Focus on telling a clear story. Use pictures and specific details; perhaps you’ll share how you spend most weekends working an additional gig, like driving for Uber or serving at a restaurant. While you’ll want to show that you don’t expect contributions, a full understanding of your situation will help contributors decide whether they’d like to donate to your cause.
Before launching your site, share it with a few loved ones and ask for their honest feedback. Proofread the page and try reading it through an objective lens before posting it.
2. Ask for Donations in Lieu of Gifts
If you’re starting to crowdfund around the holidays or your birthday, emphasize that you would prefer donations instead of physical gifts. For example, you can post something on your social media accounts in the weeks leading up to your birthday asking for donations to your GoFundMe instead of birthday presents.
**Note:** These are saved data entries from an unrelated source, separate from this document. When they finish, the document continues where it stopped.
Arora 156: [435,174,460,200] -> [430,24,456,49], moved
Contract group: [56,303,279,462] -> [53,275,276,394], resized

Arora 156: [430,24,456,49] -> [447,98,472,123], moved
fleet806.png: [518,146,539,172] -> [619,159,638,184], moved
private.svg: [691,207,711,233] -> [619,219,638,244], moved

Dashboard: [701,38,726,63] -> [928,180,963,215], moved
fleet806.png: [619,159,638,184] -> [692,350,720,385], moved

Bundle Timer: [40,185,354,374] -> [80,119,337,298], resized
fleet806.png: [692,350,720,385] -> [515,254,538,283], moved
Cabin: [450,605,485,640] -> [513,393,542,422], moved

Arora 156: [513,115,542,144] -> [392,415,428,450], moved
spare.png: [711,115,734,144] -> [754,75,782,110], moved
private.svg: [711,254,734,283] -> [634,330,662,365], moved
If your family loves giving lots of holiday gifts, you can send an email or text in early December saying you don’t want any presents and would prefer a donation to your crowdfunding page.
3. Thank Donors Regularly
Be grateful for any money you receive through crowdfunding. Consider sending handwritten or emailed thank-you notes to your donors, or providing heartfelt updates via the campaign site.
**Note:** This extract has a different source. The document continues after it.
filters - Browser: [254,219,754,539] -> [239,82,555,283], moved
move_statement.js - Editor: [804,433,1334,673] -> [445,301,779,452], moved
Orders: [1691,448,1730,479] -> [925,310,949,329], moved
Expressing gratitude to your current donors can make them more likely to share your campaign and encourage others to donate.
4. Promote Your Site
After you launch your page, make sure to promote it on your social media channels several times. Because of the way social media algorithms work, people may not see the post the first time. Don’t be shy about sharing the link regularly.
Pros and Cons of Crowdfunding
Here are the main benefits and drawbacks to crowdfunding as a means of paying back your student loans.
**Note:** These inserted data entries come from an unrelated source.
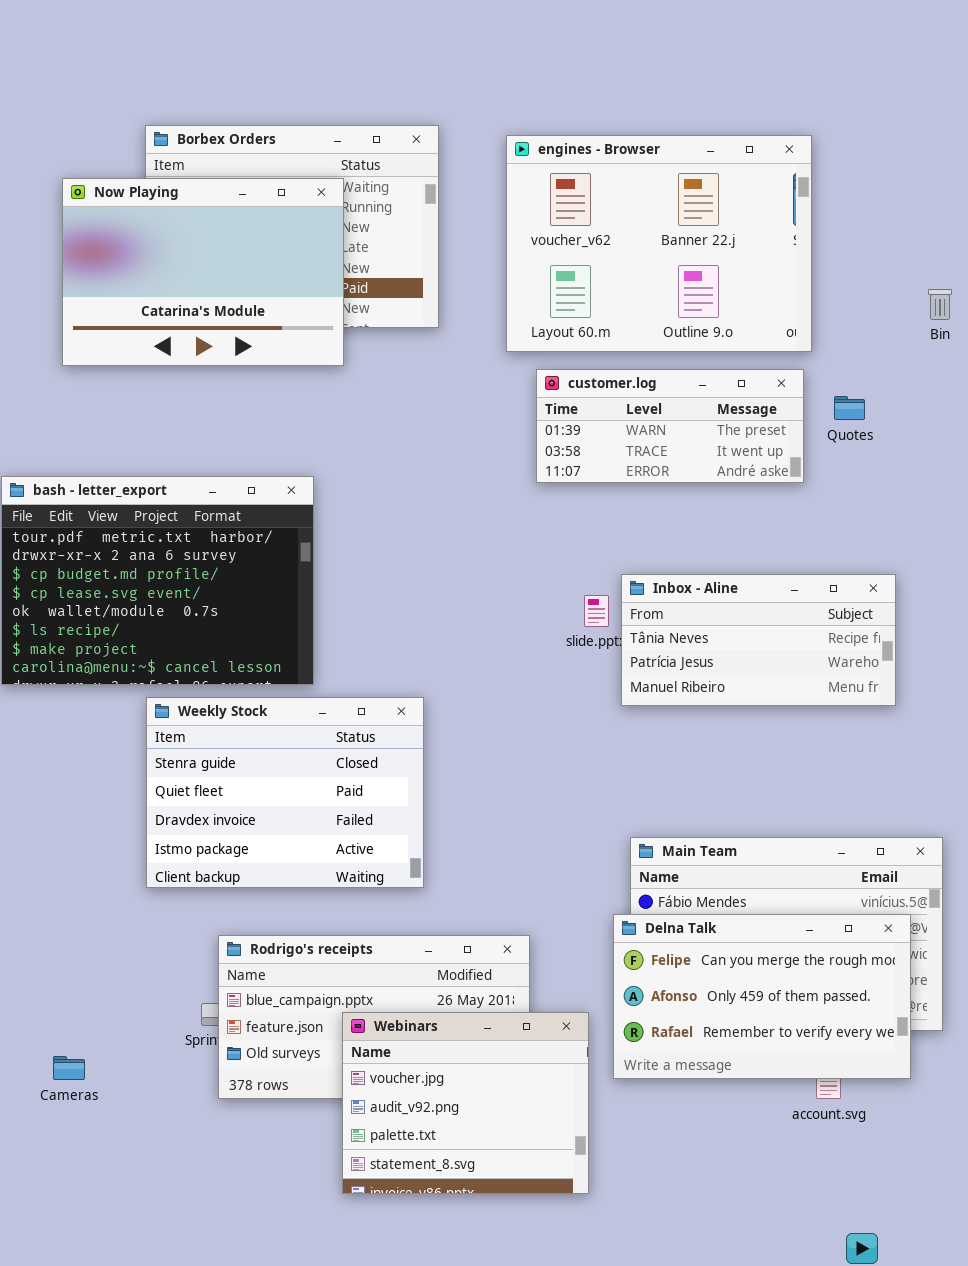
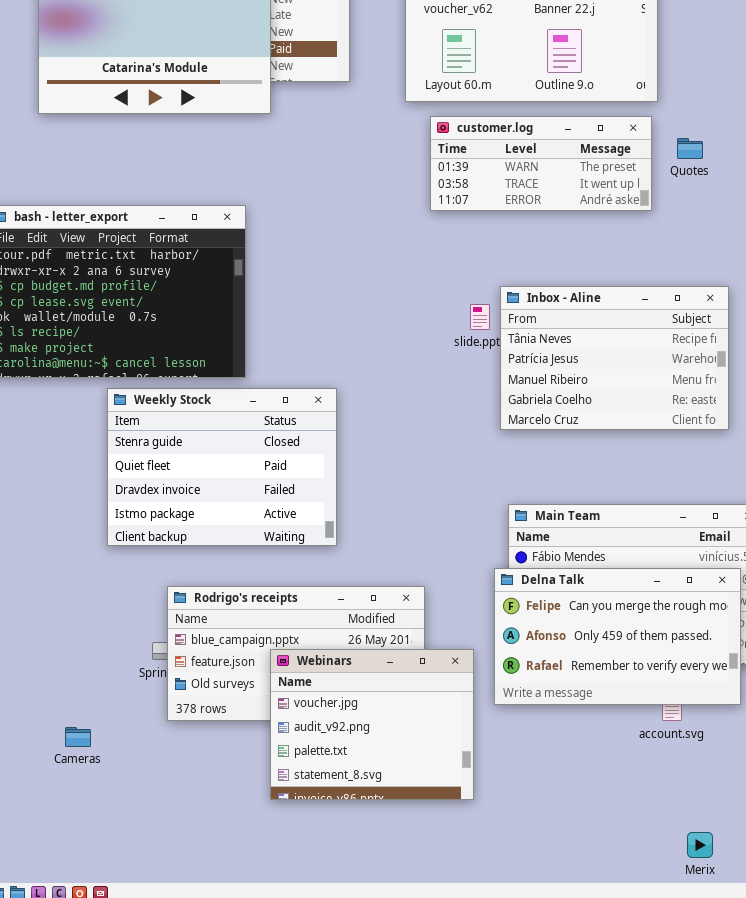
Inbox - Aline: [621,574,896,706] -> [500,286,729,430], resized
Cameras: [53,1056,85,1080] -> [65,727,91,747], moved

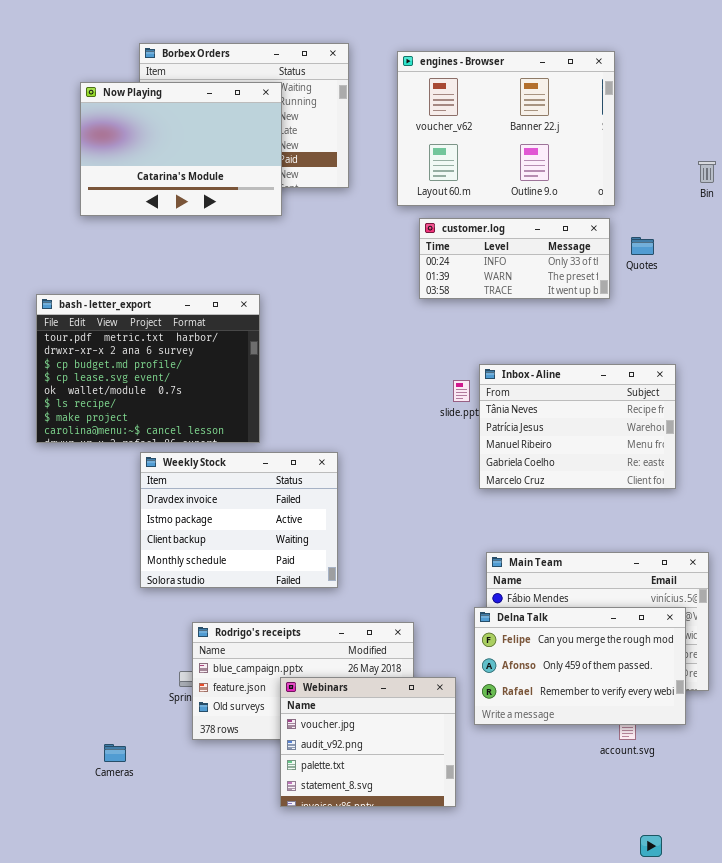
customer.log: [430,116,652,211] -> [419,218,610,299], scrolled up 1 row
Weekly Stock: [107,388,337,546] -> [140,452,338,588], scrolled down 2 rows

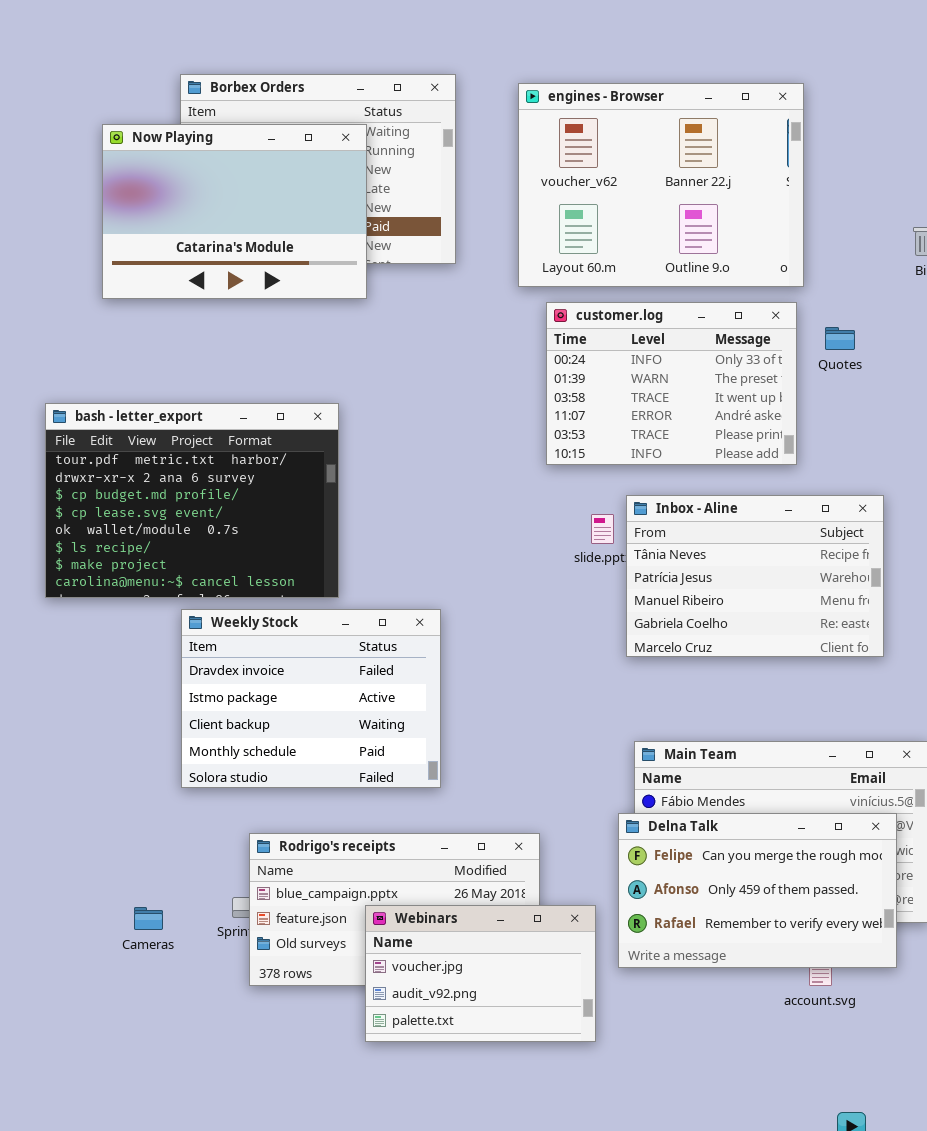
customer.log: [419,218,610,299] -> [546,302,797,465], resized
Webinars: [280,677,456,807] -> [365,905,596,1042], resized
Cameras: [104,744,126,762] -> [134,907,163,930], moved

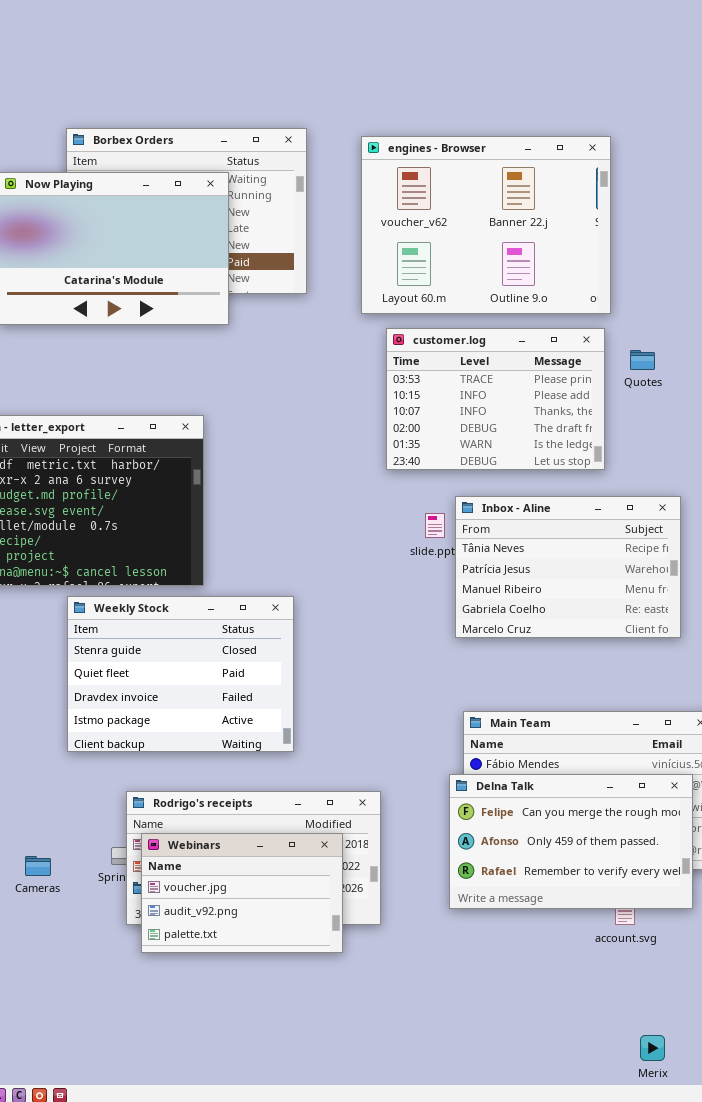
customer.log: [546,302,797,465] -> [386,328,605,470], scrolled down 4 rows
Weekly Stock: [181,609,441,788] -> [67,596,294,752], scrolled up 2 rows
Webinars: [365,905,596,1042] -> [141,833,343,953], moved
- It has no-strings-attached contributions. The most obvious perk to crowdfunding your student loans is that you’ll receive free money to pay your debt. This makes crowdfunding easier than starting a side hustle or working overtime. But it’s wise to combine crowdfunding with other strategies, like earning other income and cutting back on your expenses.
- There is low effort required. Setting up a basic crowdfunding site is simple, and you don’t need any web design experience to create it. These sites also make it easy to share your link with others and provide updates along the way.
- There’s no guarantee of funding. While there are plenty of success stories highlighting borrowers who paid off tens of thousands in debt through crowdfunding, these are likely exceptions to the rule. There’s no guarantee that your campaign will go viral and be seen by the general public. Even if your friends and family express support for your crowdfunding efforts, they may only contribute a few hundred dollars.
- There’s no certainty. The outcome of a crowdfunding campaign is unpredictable. At the start, you may see an initial rush of donations. But as time goes on, that pace will likely slow down. Because of this, predicting how much you’ll receive through a crowdfunding campaign is difficult, and means you may not be able to make a big dent in your debt.
- Asking for help can be uncomfortable. In a society where talking about money is uncomfortable for many people, asking loved ones for donations can feel embarrassing. Some worry that if they crowdfund their student loans, they’re inviting financial criticism, especially if you take a vacation or show unnecessary spending. Make it clear to donors how much you need and how you’ll spend their contributions. But know that you’re not obligated to explain the rest of your financial choices.
- There are no tax perks for donors. The money given through a crowdfunding site is considered a personal gift and not a donation if it’s not through a formal nonprofit organization, so donors can’t deduct the contribution on their taxes.